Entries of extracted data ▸
◇ ◇ ◇

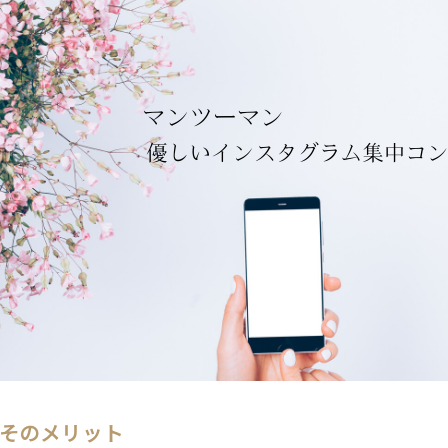
そのメリット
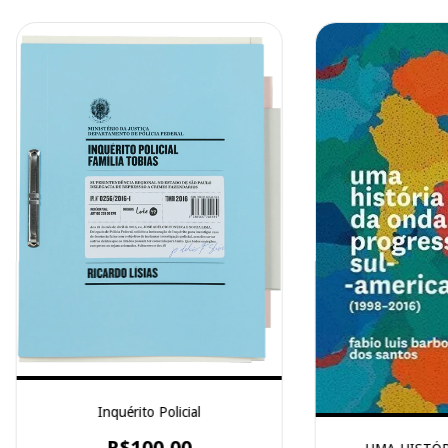
Inquérito Policial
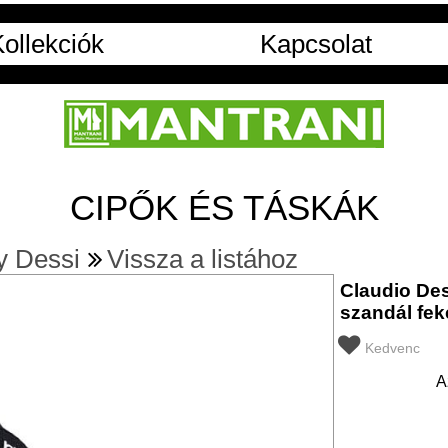
ollekciók
Kapcsolat
CIPŐK ÉS TÁSKÁK
y Dessi
Vissza a listához
Claudio Des
szandál fek
Kedvenc
A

◇ ◇ ◇

What you will do ▸
Can you print every line of text from the entries above verbatim and leave out the pictures?

Response to the exercise ▸
そのメリット
Inquérito Policial
ollekciók
Kapcsolat
CIPŐK ÉS TÁSKÁK
y Dessi
Vissza a listához
Claudio Des
szandál fek
Kedvenc
A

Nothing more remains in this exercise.